(Saved entries)
◇ ◇ ◇ ◇ ◇ ◇ ◇
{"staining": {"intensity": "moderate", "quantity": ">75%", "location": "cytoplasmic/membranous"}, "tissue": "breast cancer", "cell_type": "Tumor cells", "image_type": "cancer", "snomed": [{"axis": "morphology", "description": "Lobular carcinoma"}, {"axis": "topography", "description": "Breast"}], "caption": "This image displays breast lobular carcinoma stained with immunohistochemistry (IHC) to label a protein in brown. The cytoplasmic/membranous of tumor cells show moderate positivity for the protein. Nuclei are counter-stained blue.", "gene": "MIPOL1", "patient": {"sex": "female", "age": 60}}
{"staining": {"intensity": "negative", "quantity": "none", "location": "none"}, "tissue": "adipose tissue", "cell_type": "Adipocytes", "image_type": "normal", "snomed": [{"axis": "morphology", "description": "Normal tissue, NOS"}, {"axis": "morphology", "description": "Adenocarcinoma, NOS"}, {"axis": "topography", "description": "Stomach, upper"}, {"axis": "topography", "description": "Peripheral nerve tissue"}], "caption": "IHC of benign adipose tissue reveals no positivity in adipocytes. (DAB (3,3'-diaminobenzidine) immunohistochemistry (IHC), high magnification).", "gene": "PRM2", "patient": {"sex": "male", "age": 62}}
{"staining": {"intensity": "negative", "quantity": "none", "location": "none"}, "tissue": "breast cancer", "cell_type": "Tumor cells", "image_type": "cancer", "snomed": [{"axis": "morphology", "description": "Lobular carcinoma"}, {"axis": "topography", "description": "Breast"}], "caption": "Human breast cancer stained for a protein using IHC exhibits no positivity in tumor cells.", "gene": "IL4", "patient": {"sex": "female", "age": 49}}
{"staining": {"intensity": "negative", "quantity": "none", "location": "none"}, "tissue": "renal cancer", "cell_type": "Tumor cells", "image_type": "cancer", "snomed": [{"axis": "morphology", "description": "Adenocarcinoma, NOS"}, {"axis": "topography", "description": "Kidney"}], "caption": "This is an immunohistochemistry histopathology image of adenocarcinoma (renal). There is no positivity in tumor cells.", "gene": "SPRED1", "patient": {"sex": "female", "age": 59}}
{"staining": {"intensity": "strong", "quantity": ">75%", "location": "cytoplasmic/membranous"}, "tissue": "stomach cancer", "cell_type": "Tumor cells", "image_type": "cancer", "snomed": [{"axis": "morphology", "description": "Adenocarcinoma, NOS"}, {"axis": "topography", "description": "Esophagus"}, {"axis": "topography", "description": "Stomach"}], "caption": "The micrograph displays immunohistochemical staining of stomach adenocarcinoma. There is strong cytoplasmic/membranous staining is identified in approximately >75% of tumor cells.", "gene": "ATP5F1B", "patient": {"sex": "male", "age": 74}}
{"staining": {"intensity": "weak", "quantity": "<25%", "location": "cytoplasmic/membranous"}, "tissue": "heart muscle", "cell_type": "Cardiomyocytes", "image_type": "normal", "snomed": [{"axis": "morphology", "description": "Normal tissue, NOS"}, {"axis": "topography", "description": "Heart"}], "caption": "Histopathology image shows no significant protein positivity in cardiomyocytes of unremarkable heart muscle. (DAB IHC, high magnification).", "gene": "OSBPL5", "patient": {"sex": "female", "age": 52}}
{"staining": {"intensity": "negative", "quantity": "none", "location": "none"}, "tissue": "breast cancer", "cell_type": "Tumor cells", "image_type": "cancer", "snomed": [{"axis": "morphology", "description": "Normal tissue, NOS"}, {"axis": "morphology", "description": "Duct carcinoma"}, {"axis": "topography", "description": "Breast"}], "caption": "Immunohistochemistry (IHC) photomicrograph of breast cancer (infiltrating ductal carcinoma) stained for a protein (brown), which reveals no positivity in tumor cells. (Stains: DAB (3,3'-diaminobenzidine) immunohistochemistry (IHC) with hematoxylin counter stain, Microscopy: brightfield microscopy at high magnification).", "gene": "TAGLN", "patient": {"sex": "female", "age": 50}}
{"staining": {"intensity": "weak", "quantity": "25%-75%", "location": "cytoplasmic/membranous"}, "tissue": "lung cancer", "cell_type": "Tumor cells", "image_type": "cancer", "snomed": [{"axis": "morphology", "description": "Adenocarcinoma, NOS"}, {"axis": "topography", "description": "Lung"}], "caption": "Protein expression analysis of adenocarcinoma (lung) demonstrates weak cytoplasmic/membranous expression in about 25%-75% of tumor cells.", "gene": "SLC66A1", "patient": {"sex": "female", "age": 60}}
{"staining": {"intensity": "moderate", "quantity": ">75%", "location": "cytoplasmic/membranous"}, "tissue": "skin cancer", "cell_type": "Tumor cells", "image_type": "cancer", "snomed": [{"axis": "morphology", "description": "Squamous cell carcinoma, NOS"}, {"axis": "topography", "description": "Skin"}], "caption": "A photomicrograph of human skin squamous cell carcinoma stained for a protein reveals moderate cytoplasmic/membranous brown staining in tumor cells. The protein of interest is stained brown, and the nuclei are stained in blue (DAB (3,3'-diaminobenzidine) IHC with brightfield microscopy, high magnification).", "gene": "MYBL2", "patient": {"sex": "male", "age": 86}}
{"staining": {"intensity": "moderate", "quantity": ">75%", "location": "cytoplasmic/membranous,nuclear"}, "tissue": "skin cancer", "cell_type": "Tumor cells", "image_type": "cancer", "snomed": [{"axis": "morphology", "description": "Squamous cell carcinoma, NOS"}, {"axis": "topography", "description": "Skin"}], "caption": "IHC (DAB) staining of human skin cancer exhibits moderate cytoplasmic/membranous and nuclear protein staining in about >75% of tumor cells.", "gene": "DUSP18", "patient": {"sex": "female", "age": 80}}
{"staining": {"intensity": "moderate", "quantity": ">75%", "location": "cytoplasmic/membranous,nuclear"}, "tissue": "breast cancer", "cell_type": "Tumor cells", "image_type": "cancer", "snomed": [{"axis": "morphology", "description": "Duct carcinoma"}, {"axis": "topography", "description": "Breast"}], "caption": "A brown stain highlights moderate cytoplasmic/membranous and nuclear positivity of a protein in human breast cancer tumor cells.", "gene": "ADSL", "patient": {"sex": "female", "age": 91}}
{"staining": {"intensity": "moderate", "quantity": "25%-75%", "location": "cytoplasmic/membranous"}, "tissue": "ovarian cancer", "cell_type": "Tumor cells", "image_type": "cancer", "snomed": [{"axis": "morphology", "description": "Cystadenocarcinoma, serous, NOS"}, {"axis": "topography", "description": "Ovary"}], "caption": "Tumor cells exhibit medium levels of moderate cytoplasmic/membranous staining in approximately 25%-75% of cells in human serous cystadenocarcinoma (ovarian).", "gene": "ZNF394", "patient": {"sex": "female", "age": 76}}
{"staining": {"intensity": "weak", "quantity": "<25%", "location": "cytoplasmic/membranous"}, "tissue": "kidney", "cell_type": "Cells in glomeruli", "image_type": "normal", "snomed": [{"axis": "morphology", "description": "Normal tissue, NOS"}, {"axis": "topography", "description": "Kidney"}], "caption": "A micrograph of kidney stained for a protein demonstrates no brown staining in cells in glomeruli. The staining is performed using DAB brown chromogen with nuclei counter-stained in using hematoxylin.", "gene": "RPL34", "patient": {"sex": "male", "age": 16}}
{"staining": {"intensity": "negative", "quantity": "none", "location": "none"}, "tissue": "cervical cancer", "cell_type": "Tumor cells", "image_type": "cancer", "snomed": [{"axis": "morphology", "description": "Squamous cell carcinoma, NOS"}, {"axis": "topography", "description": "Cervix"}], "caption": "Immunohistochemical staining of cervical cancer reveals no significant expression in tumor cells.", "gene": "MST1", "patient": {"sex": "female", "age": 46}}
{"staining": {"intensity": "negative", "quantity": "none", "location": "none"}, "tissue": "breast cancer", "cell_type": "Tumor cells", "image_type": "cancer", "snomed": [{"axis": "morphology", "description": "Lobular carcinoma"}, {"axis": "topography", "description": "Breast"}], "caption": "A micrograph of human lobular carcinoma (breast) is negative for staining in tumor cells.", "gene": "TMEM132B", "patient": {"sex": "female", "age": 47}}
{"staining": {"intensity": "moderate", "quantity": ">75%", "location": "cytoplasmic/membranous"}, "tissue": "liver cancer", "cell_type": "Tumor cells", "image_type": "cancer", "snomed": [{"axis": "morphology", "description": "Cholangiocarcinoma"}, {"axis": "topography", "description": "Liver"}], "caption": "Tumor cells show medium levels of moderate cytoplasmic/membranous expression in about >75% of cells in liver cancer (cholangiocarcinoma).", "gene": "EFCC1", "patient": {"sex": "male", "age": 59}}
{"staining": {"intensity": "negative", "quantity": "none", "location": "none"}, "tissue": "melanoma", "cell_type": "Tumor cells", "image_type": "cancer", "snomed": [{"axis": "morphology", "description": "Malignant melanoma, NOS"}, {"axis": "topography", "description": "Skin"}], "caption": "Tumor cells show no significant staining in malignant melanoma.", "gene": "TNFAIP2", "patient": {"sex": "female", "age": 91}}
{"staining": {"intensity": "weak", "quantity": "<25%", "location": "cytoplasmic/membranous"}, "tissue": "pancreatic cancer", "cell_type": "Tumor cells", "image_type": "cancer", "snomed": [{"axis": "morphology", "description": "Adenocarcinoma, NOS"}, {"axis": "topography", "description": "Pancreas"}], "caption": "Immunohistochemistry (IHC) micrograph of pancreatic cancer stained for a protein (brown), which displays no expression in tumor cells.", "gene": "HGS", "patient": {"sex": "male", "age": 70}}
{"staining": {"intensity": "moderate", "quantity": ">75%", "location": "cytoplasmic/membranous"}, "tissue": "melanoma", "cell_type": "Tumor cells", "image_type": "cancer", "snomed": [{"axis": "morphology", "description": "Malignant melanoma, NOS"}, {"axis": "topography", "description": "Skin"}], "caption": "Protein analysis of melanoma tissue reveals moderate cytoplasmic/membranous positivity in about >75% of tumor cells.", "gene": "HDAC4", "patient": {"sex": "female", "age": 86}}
◇ ◇ ◇ ◇ ◇ ◇ ◇
An exact copy of the lines above, from the one containing "cells show no" down to the one containing "(IHC) micrograph of" and including both, is the whole answer; retype it and nothing else.

{"staining": {"intensity": "negative", "quantity": "none", "location": "none"}, "tissue": "melanoma", "cell_type": "Tumor cells", "image_type": "cancer", "snomed": [{"axis": "morphology", "description": "Malignant melanoma, NOS"}, {"axis": "topography", "description": "Skin"}], "caption": "Tumor cells show no significant staining in malignant melanoma.", "gene": "TNFAIP2", "patient": {"sex": "female", "age": 91}}
{"staining": {"intensity": "weak", "quantity": "<25%", "location": "cytoplasmic/membranous"}, "tissue": "pancreatic cancer", "cell_type": "Tumor cells", "image_type": "cancer", "snomed": [{"axis": "morphology", "description": "Adenocarcinoma, NOS"}, {"axis": "topography", "description": "Pancreas"}], "caption": "Immunohistochemistry (IHC) micrograph of pancreatic cancer stained for a protein (brown), which displays no expression in tumor cells.", "gene": "HGS", "patient": {"sex": "male", "age": 70}}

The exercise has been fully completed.